Investors seeking relatively steady returns in the long term could consider investing in Canadian blue-chip stocks. These are shares of companies with well-established businesses and strong fundamentals. As these companies consistently generate strong earnings, they enhance shareholders’ returns through regular dividend payments and share buybacks.
With this background, let’s zoom in on three blue-chip stocks that, in my view, every Canadian should own.
Canadian Natural Resources
With a market cap of around $111 billion, Canadian Natural Resources (TSX:CNQ) is a compelling Canadian stock for long-term investors. Shares of this leading oil and natural gas producer have risen about 276% in five years. This reflects an average annualized growth rate or CAGR of more than 30%, much higher than the broader market average.
While the company has comfortably outperformed the broader markets, it has enhanced its shareholders’ returns through higher dividend payments. Canadian Natural Resources has raised its dividend for 24 consecutive years. Further, its dividend grew at an impressive CAGR of 21% during the same period.

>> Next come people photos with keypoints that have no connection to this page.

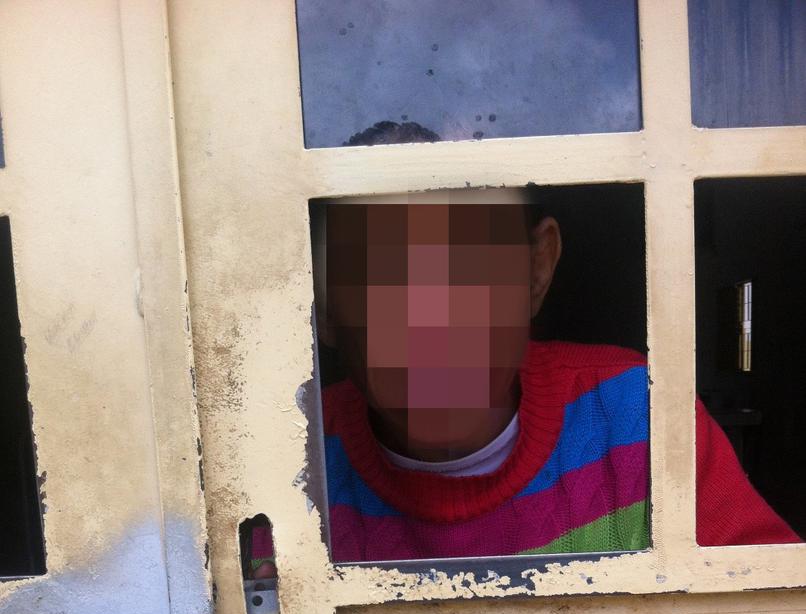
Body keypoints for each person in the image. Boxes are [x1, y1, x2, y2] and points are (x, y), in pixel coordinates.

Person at [251, 183, 798, 573]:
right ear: (322, 310)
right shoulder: (291, 469)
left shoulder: (635, 414)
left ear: (536, 270)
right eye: (381, 284)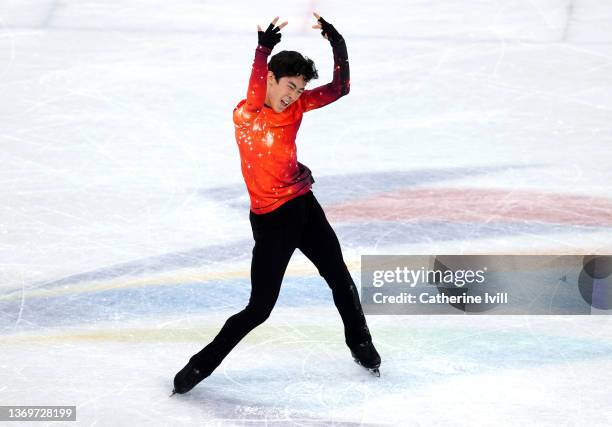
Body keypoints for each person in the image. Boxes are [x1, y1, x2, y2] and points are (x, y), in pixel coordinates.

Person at [173, 13, 380, 395]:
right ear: (270, 79)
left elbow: (341, 88)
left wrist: (337, 41)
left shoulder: (297, 109)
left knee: (339, 277)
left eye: (299, 90)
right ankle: (200, 365)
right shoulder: (247, 114)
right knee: (259, 309)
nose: (293, 96)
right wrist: (263, 49)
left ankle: (362, 345)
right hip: (271, 221)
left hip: (303, 206)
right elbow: (255, 92)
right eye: (289, 86)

The oil and gas company’s highly diversified cash flows, high-value reserves, and long-life assets position it well to generate strong financials regardless of the commodity cycle. Further, its low maintenance capital requirement and focus on lowering operating costs augur well for long-term profitability. Additionally, its solid balance sheet equips it to pursue expansion opportunities, deliver strong growth, and return higher cash to its shareholders.
Alimentation Couche-Tard
Shares of the convenience store operator Alimentation Couche-Tard (TSX:ATD) could be a solid addition for investors looking for blue-chip stocks offering stability, high growth, and income. This retailer has been growing its revenue and earnings at a solid pace for years. For instance, Alimentation Couche-Tard’s top and bottom lines have grown at a CAGR of 7.3% and 18.8%, respectively, in the past decade.
Thanks to its strong financials, ATD has gained more than 449% in the last 10 years. During the same period, it increased its dividend at a CAGR of 26.6%.
Looking ahead, this large-cap company is likely to benefit from its extensive store base. Further, Alimentation Couche-Tard’s expansion of private label brands, value pricing strategy, and focus on improving operational efficiencies will likely drive its revenue and profitability in the long term. Also, the convenience store operator will likely benefit from its strategic acquisitions, which will expand its footprint, drive traffic, and support its financials and share price.
Constellation Software
Investors could consider investing in shares of Constellation Software (TSX:CSU), which provides software and services to the public and private sectors. It acquires, manages, and builds industry-specific software businesses that provide specialized solutions.
Thanks to its broad portfolio of software businesses, focus on strategic acquisitions, and a large customer base spread across 100 countries, Constellation Software delivers strong financials, which support its share price and enable the company to return cash to its shareholders.
Notably, Constellation Software stock has risen about 269% in five years. The company’s focus on small and mid-sized vertical market software (VMS) acquisitions will likely drive its financials in the coming years and support the uptrend in its share price. The company is also building a new team to pursue large VMS acquisitions, which augurs well for long-term growth.